La suite de cette histoire est faite de dialogues croisés autour d'images, (comme par exemple autour d'une image avec une tour et un personnage dont M ne savait pas très bien s'il voulait partir ou rester dans cette tour), et d'interventions de type accompagnement dans son futur foyer, qui pouvaient sembler plus proche d'un travail d'ergothérapeute soucieux/soucieuse d'un retour à l'autonomie dans la vie quotidienne. Tout ce long travail ne sera pas décrit ici, car l'essentiel a été dit. Nous avons encore longuement parlé de tas d'histoires de personnages se débrouillant plus ou moins bien, plus ou moins seuls, autant histoires qui venaient faire écho de façon métaphorique, à ce qui se faisait en parallèle dans la réalité, avec une préparation progressive à une séparation pensée, nommée, préparée.

La séparation ne se fera toutefois pas dans de si bonnes conditions que cela...M va passer par de nouvelles phases destructrices, ayant bien du mal à gérer des temps de sorties en solitaire. Nous entendrons combien il lui est facile de glisser à nouveaux dans des anciens schémas relationnels faits de provocation et d'agression, pour pousser l'autre à prendre soin de lui de la seule manière qu'il connaisse, c'est à dire dans une intrusion et une violence de contention physique. De nombreux hauts et bas alterneront. La sortie se fera un peu dans une sorte d'urgence, voir de rejet institutionnel, dans la mesure où il refuse d'aller au foyer et va s'installer chez son frère. Il y reproduira des schémas d'amour-haine compliqués, qui seront accompagnés par des consultations ou des journées en hôpital de jour. Mais au moins, il n'est plus chez sa mère avec qui les relations étaient encore pires.

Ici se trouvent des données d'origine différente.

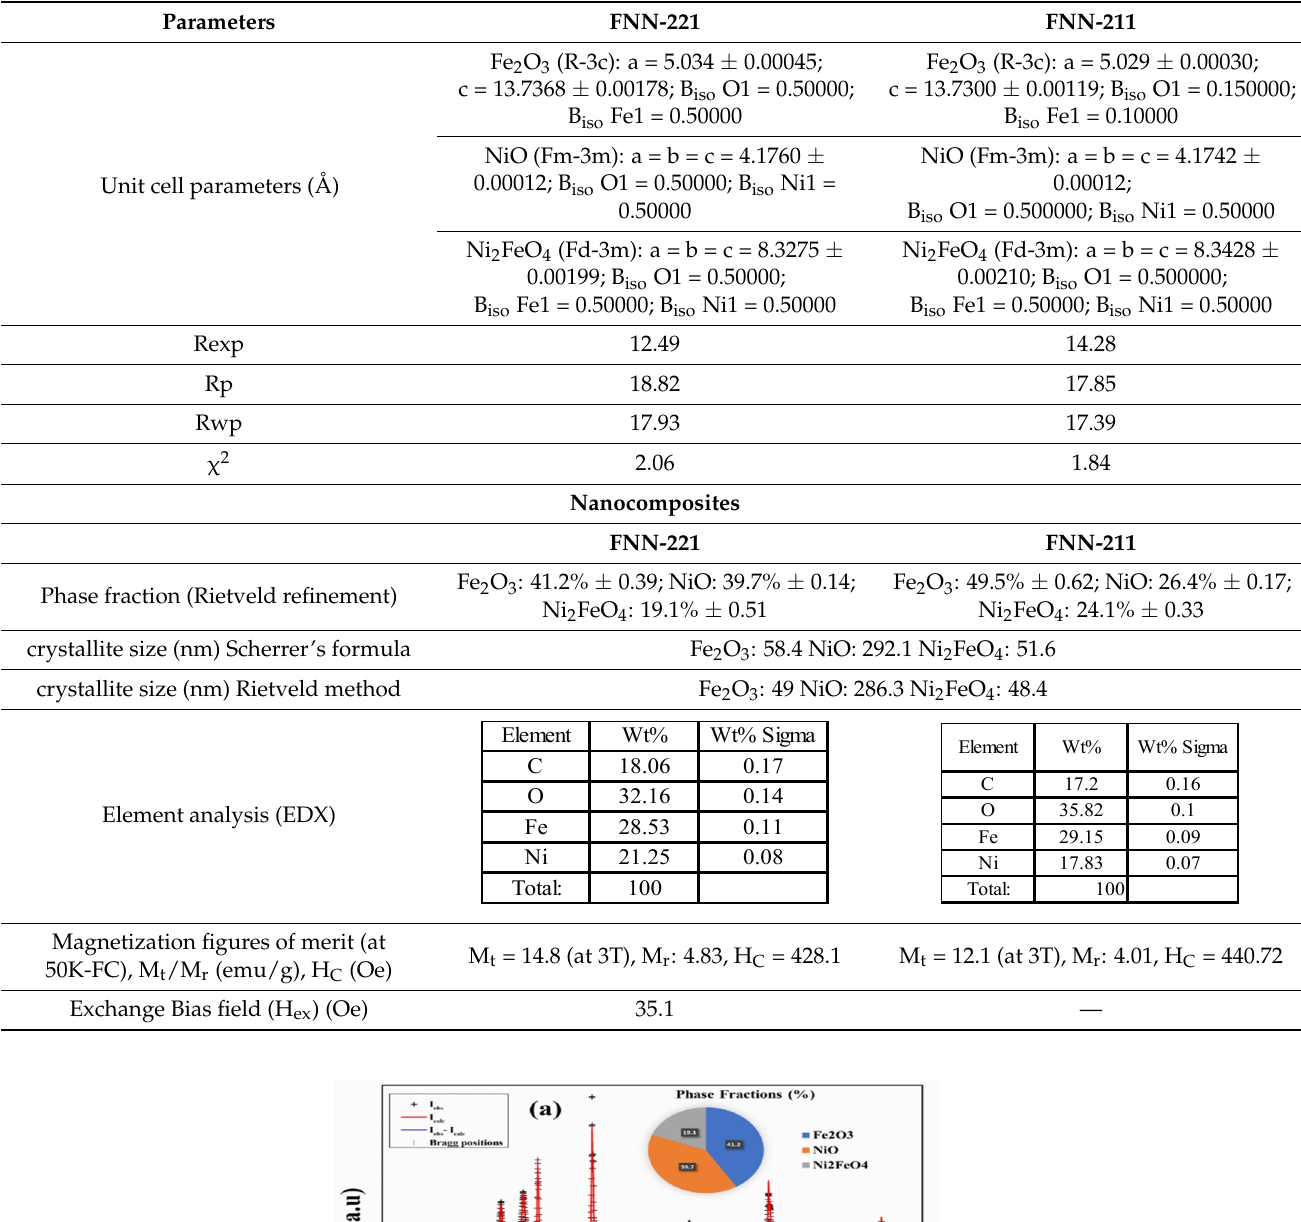
Table 2. The phase fraction (in molar) of components and concentration of each element present in the sample (obtained from XRD and EDX analysis, respectively); comparison of different figure of merits acquired from the magnetization measurements. For each component the thermal parameters were kept constant while performing the calculations.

Un constat et une question me viennent. En tant qu'ergothérapeute, notre c½ur de métier est l'humain en activité et notre intention principale, centrée sur la personne, est de l'aider à être la plus autonome/indépendante possible. A partir de ce constat, je me demande si le fait de pouvoir nommer et identifier tout ce qui a pu se jouer, de manière inconsciente, de manière métaphorique, de manière signifiante, c'est à dire du sens que la personne peut y trouver, est nécessaire ou pas pour des ergothérapeutes. Ce constat, je ne suis pas la seule à le faire et bon nombre d'ergothérapeutes peuvent avoir envie de ne rien savoir de ce qui se trame ainsi dans les profondeurs inconscientes. C'est un choix légitime et respectable. En ce qui me concerne la réponse est clairement oui et mon choix d'orientation professionnelle et personnelle, a été de me donner les moyens de pouvoir lire, entendre et accompagner ces mouvements inconscients, qui sinon, pourraient rester insensés. Cet insensé qui peut nous conduire à ne pas comprendre ou supporter que l'autre n'ait pas l'amabilité de bien vouloir rester dans les chemins où, plein de bonne volonté, nous souhaitons le conduire.